Australia needs future-focused boards over short-termism
The business world is more competitive and the rate of change accelerating faster than at any time in history. Perhaps counter-intuitively, that means that it is crucial to deliberately build and execute business strategies with a future-focused vision.
In our hunger for short-term results, future focus has been swallowed up.
A lot of Australian companies used to operate with fixed long-range planning, but as the world has become more opportunistic and adaptive, many local enterprises have battened down the hatches and become very short-term focused, at great cost.
Innovation under threat
Australia is lagging in the innovation stakes, and we need to turn that around urgently. As I urge leaders and boards to pause to plan for the future, I am acutely aware that the commercial realities of the market create genuine short-term pressure. Those expectations can’t be magicked away, but there are things that boards and leaders can do differently to create the necessary time and space to build strategies to grow innovation and ensure long-term success.
The latest Global Innovation Index released this July had a glimmer of good news: Australia had climbed into the final slot of the top 20, up from 23. But don’t be fooled by that particular ranking in the index, which is co-authored by Cornell University, leading graduate business school INSEAD and the World Intellectual Property Organization. Deeper reading shows that Australia doesn’t rank in the top three in our region, or in the high-income countries group, and that our innovation collaboration — links between industry, research institutions and government — was marked as a ‘weakness’.
Switzerland, the Netherlands and Sweden were the global leaders on the index, which covers 80 indicators of innovation health. China, Malaysia, Singapore and the Republic of Korea are among our near neighbours powering up the chart. How can Australia shake the short-termism shackles and join them?
Future-focused boards must engage
Boards are key for companies to grow and thrive, rather than get stuck in survival mode. Future-focused boards can give leaders the licence to break the short-termism cycle, which is essential to lift Australia’s standing as an innovation nation.
Boards need to engage with their CEOs and other top executives differently, and not only around the cycles of monthly meetings, quarterly results and annual reports. I am seeing board members leaning in more, and that’s great, but it needs to shift to a long-term focus.
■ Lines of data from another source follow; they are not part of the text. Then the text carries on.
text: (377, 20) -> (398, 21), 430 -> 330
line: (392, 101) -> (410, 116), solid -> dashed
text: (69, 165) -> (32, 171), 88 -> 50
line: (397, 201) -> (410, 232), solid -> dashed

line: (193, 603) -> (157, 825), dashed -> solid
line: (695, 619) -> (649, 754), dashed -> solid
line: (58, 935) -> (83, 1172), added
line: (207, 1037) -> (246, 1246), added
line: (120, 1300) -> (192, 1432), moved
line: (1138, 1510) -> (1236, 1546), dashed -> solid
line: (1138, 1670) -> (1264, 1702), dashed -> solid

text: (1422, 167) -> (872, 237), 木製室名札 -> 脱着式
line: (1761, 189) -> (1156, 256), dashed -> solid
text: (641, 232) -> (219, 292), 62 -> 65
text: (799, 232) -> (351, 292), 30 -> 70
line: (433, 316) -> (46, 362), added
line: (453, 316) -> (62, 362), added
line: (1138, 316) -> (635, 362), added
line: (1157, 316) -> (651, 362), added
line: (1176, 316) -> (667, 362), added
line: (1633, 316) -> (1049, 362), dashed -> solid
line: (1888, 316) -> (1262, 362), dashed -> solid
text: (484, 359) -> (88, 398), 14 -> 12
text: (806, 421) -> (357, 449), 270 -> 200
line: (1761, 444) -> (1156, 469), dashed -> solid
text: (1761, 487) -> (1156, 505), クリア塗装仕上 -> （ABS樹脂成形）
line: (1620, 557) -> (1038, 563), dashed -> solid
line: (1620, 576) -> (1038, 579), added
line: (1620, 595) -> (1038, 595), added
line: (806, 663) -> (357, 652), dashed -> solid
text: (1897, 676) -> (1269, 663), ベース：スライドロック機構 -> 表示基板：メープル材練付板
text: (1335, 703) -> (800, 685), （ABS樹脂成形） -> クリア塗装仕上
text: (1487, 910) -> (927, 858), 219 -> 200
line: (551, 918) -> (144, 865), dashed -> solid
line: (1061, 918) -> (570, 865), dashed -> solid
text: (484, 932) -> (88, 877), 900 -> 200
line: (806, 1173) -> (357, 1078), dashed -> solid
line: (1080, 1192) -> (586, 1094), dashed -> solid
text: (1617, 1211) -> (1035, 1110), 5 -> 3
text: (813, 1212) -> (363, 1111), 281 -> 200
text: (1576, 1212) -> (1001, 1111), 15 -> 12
It’s a significant change in engagement. I’m talking about working sessions, deeper conversations, genuinely opening up to the long-term view. There’s a trend of boards actively exploring other markets and industries, and that’s a positive signal. They need to equip themselves with a broader understanding of a range of issues and opportunities around innovation, and to share their learnings with their management team. That kind of top-down support builds an invaluable foundation for innovation.
Change the narrative
Boards must provide the market with a much stronger narrative around innovation and investment, and how they’re building for the long-term horizon. An approach that communicates all that clearly gives the market confidence and gives leaders the time and space to create future-focused strategies and execute them. We need boards who can balance articulating short-term expectations and exciting the imagination of investors with a long-range plan, too.
If there are only a few taking a new tack, it’s harder and slower to effect change. We need more boards and organisations to adopt this holistic approach in order for investors, shareholders and the market to accept it and for it to become normal.
Get in gear for innovation
Boards helping investors to understand the necessity of future-focused vision is only one part of it.
I used the word ‘holistic’ above intentionally: we need a lot of things in place to shift the innovation gears. A few key ones include making research grants more accessible, encouraging closer collaboration between universities and industry, and creating better settings for venture capital. So while you could argue that the engine-room is powered by government policy and boards, CEOs need to position themselves in the driver’s seat, which means really accelerating their own learning, exploration and collaboration.
We’re punching below our weight as an innovation nation, and developing future-focused boards can make a real difference.